[Text extract]
The above make use of Euler's formula, $e^{2\pi\theta i}=\cos(2\pi\theta)+i\cdot\sin(2\pi\theta)$, to compactly represent the amplitudes and phase shifts of the sine and cosine functions with amplitudes $g(x)$ and $G(k)$, also called Fourier pairs. The $i$ represent by convention, imaginary numbers.

In an applied setting, the discrete form of the transform is particularly useful as measurements are usually discrete at some fundamental level (such as a sampling event). The discrete Fourier transform and it's inverse are as follows:

$$G_{k}=\mathcal{F}{x}g_{x}=\sum{n=0}^{N-1}g_{x}\cdot e^{-(2\pi ki)(x/N)}$$ $$g_{x}=\mathcal{F}{k}^{-1}G_{k}={\frac{1}{N}}\sum{k=0}^{N-1}G_{k}\cdot e^{(2\pi xi)(k/N)}$$

The $g_{x}={g_{0},g_{1},\dots,g_{N-1}}$ are vector of values in time or space of the data and the $G_{k}={G_{0},G_{1,},\dots,G_{N-1}}$ are discrete frequency bands. For each frequency band $k$, the associated amplitude is $|G_{k}|/N={\sqrt{\operatorname{Re}(G_{k})^{2}+\operatorname{Im}(G_{k})^{2}}}/N$ and the phase is the angle between the real and imaginary line: ${\displaystyle \arg(G_{k})=\operatorname{atan2}{\big(}\operatorname{Im}(G_{k}),\operatorname{Re}(G_{k}){\big)}=-i\cdot\operatorname{ln}\left({\frac{G_{k}}{|G_{k}|}}\right).}$

The utility of the spectral representation is that the autocorrelation function $\rho(x)$ of some stationary function $g(x)$ is equivalent to the inverse Fourier transform of the power spectral distribution.

$$\rho(x)=\mathcal{F}_{k}^{-1}|G(k)|^{2}$$

where, $|G(k)|^{2}$ is the modulus squared power spectral density derived from:

$$\mathcal{F}g(x)*g(-x)=G(k)\cdot G^{*}(k)=|G(k)|^{2}$$ and the asterisk denotes a complex conjugate.

[Task instructions]
A. In the Fourier transform passage, list every function or operator written in its formulas as an abbreviated word of letters, giving each one once.
B. Print the Fourier transform passage starting with "The utility of" and going on through "power spectral distribution.".
C. Give what follows the final sentence of the Fourier transform passage, continuing it from where it stops.

[Supplied information]
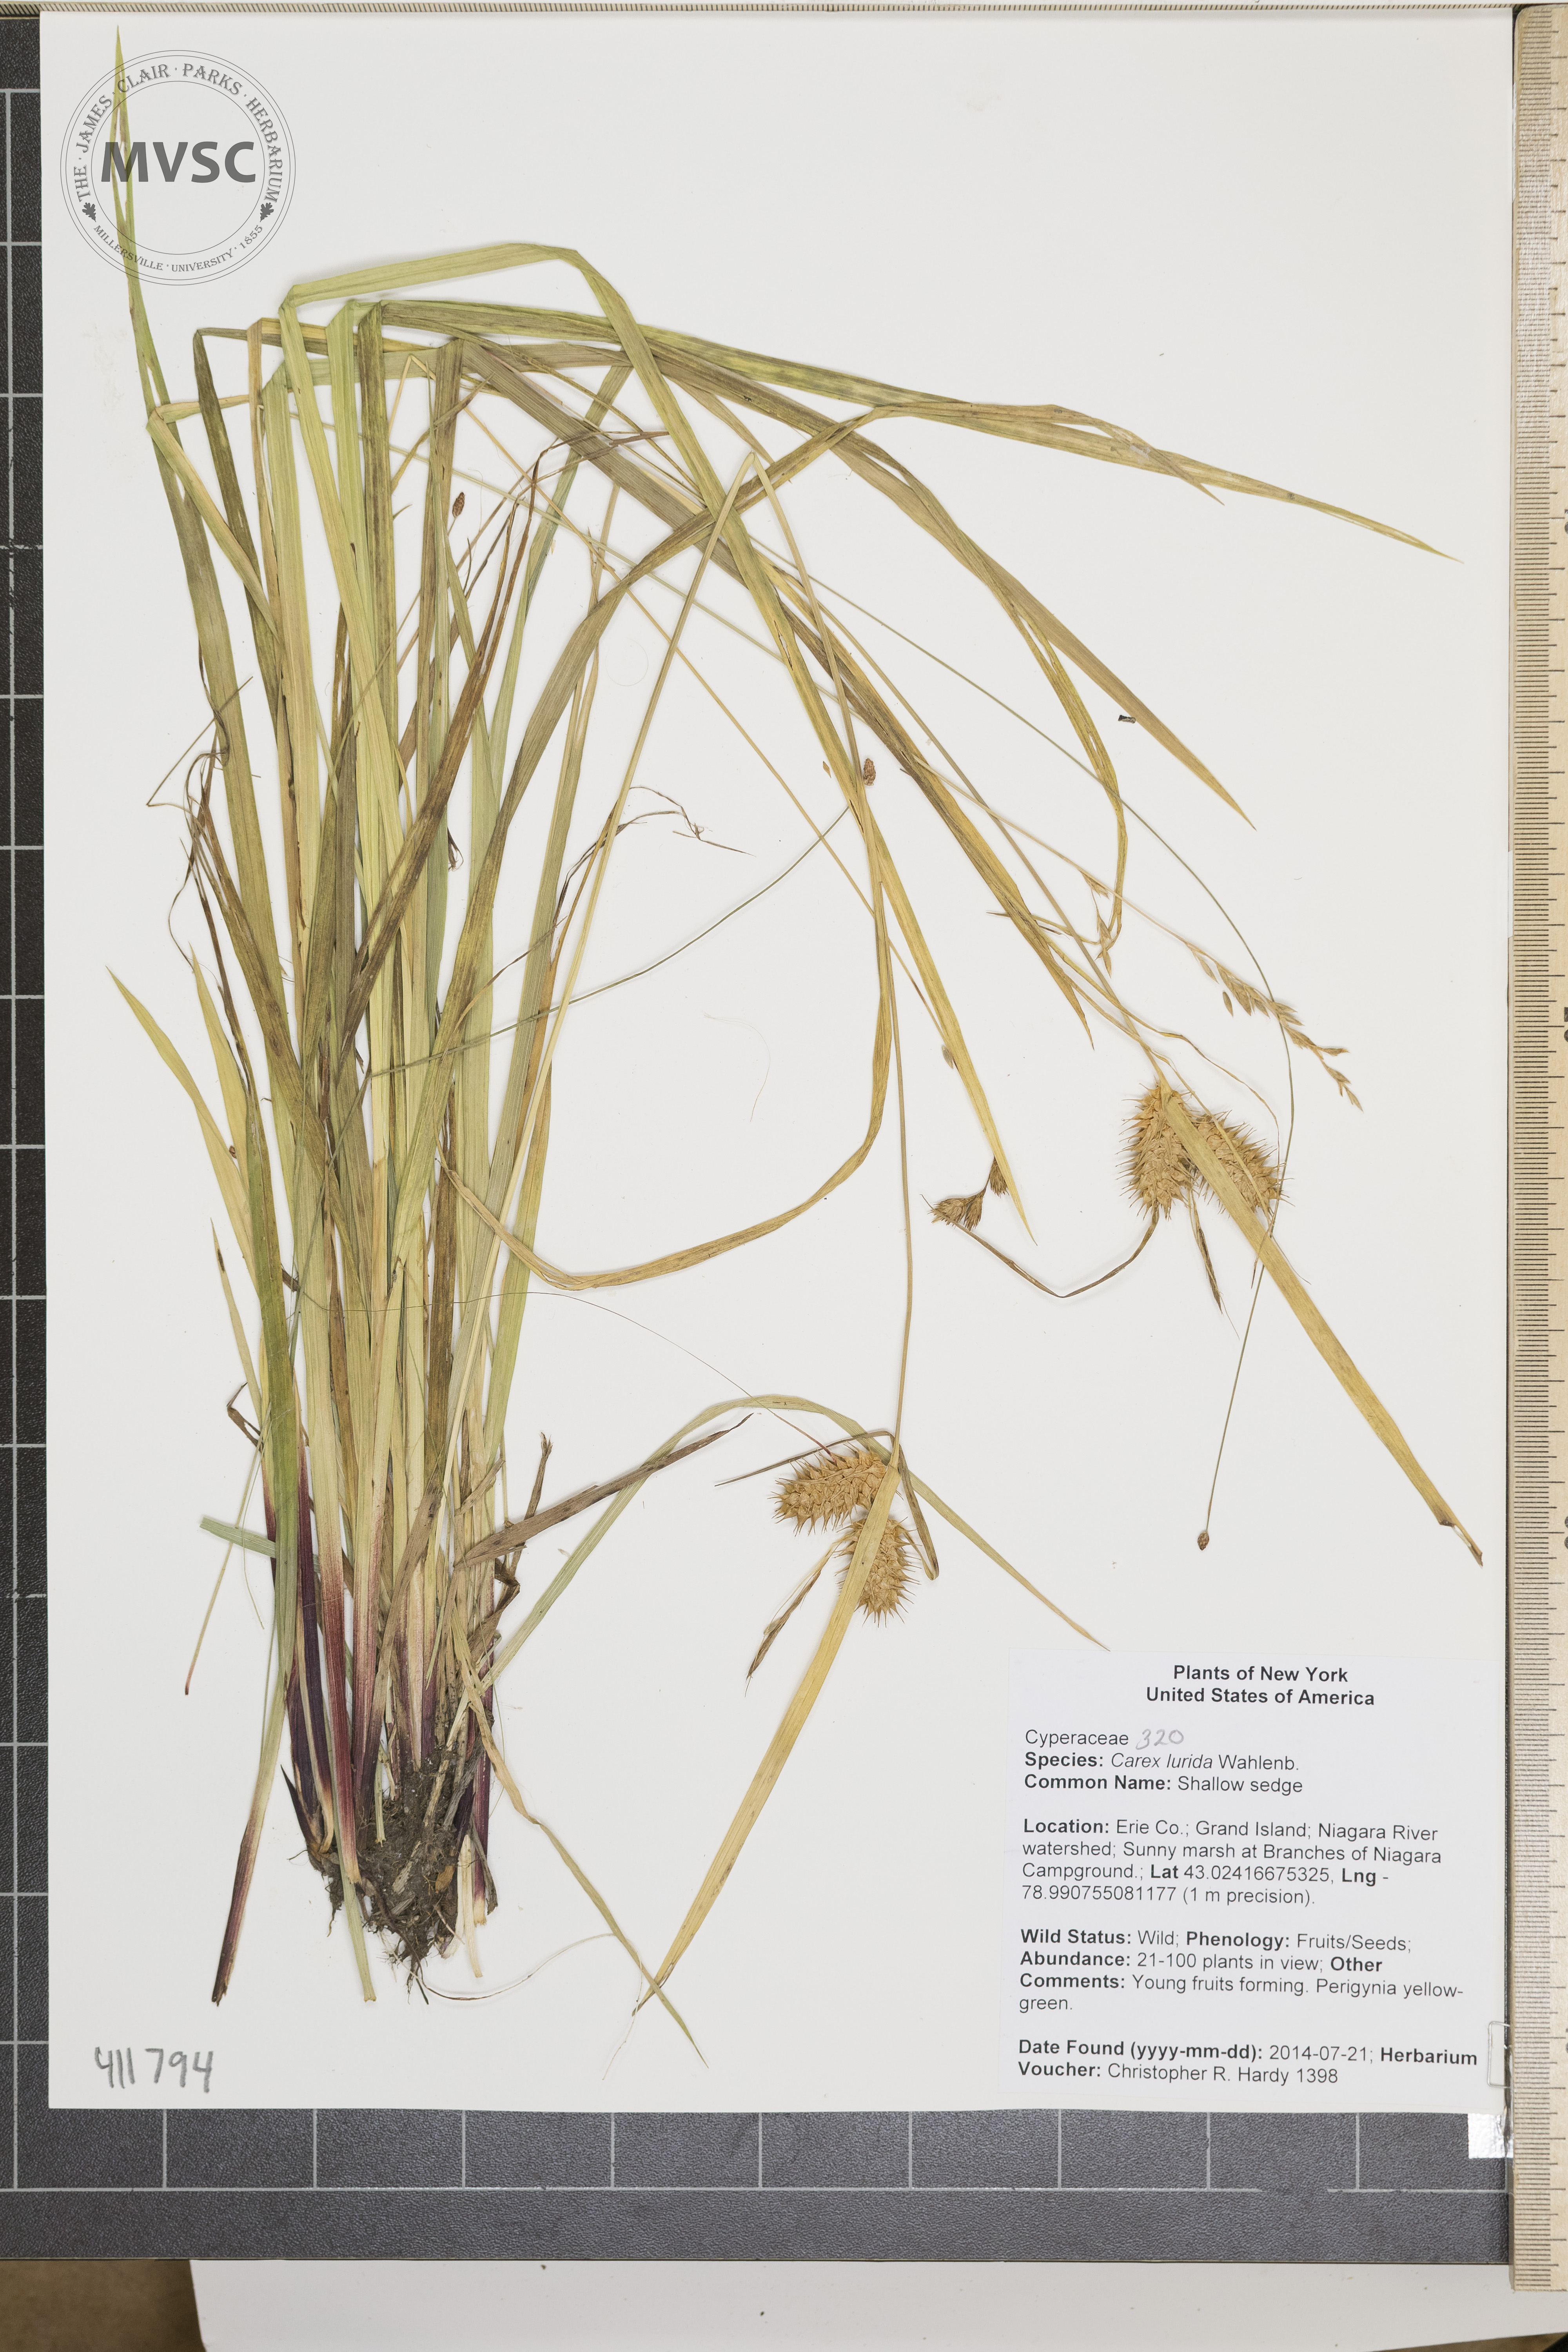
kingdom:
--
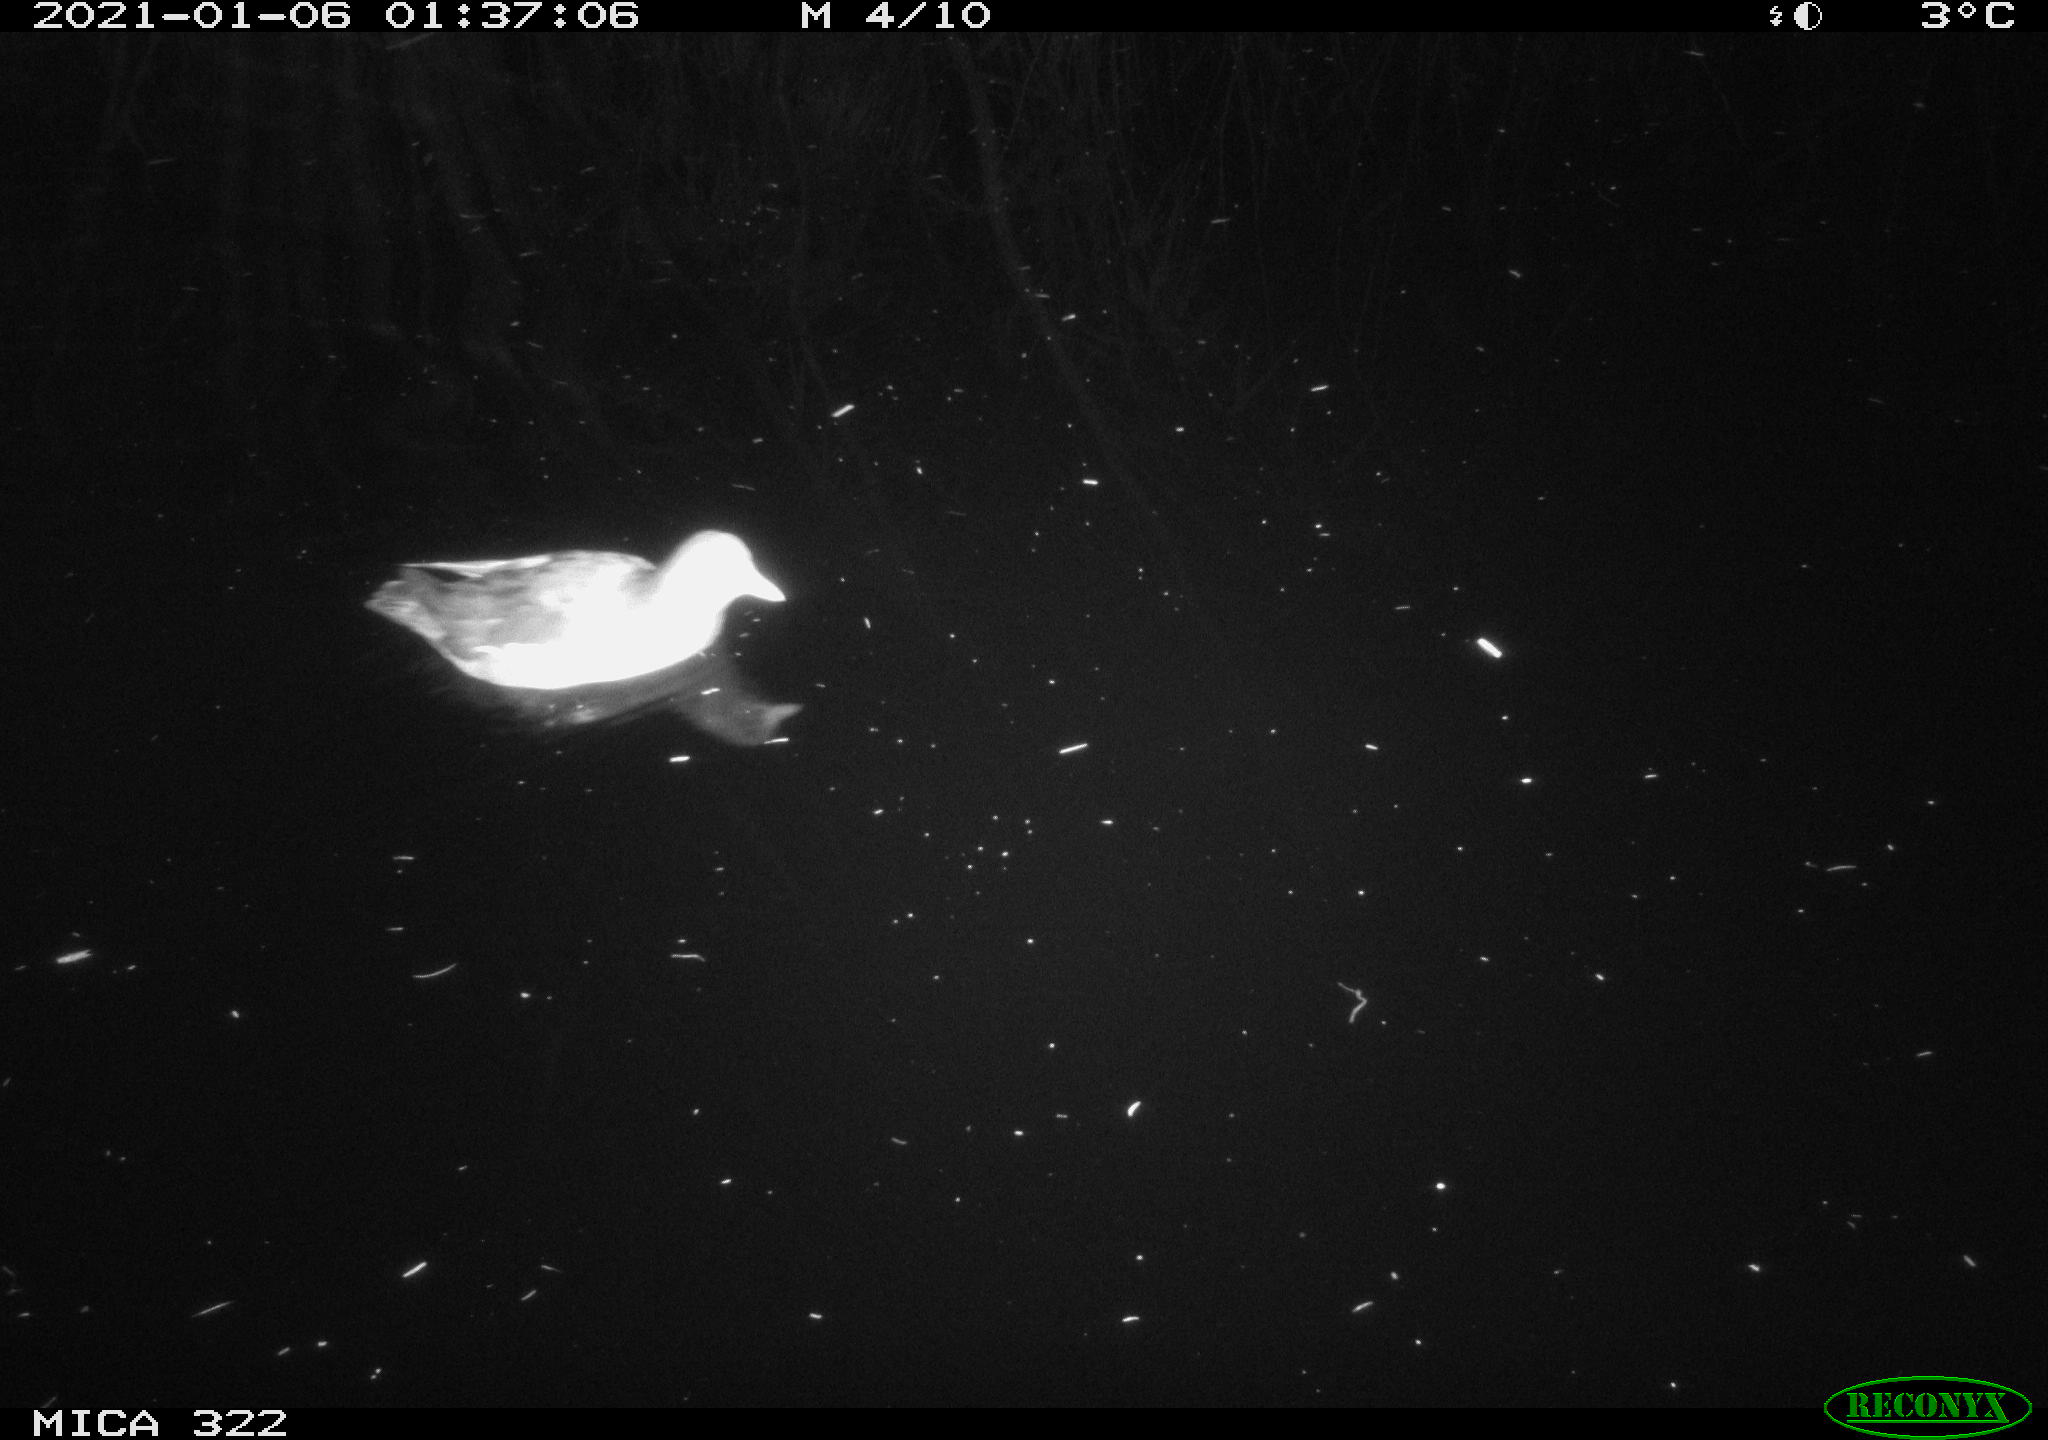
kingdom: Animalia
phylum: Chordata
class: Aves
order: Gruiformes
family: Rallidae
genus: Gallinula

[Expected answers]
A. cos, sin, Re, Im, atan2, ln, arg

B.
The utility of the spectral representation is that the autocorrelation function $\rho(x)$ of some stationary function $g(x)$ is equivalent to the inverse Fourier transform of the power spectral distribution.

C.
This relation is the result of the Wiener-Khinchin theorem (Robertson and George 2012). The autocorrelation function is, of course, directly related to the covariance function used in temporal, spatial and spatiotemporal interpolation methods. The utility is, however, not simply a matter of the significantly reduced computational complexity from $\mathcal{O}(n^{3})$ to $\mathcal{O}(n\text{\ensuremath{\cdot}log}_{2}(n))$. Variogram estimation methods generally make repeated use of data for variance estimation in various distance groups, causing spurious autocorrelation and, therefore, biased parameter estimates. The autocorrelation function, being derived from a spectral decomposition are independent and therefore parameter estimates are unbiased!

An FFT-based approach still faces the same challenges as the covariance-based approaches in that stationarity (first and second order) is assumed. Again, this is not guaranteed and so the iterative approach of identifying locally stationary areas as implemented in stmv is necessary. Further, FFT methods require additional handling due to missing data being common in most empirical applications. This can be handled by a locally weighted average scheme (kernel weights) which in the spectral domain is known as a Nadaraya-Watson kernel convolution smoother (see e.g., the documentation in the R-library, fields, Nychka et al. 2017).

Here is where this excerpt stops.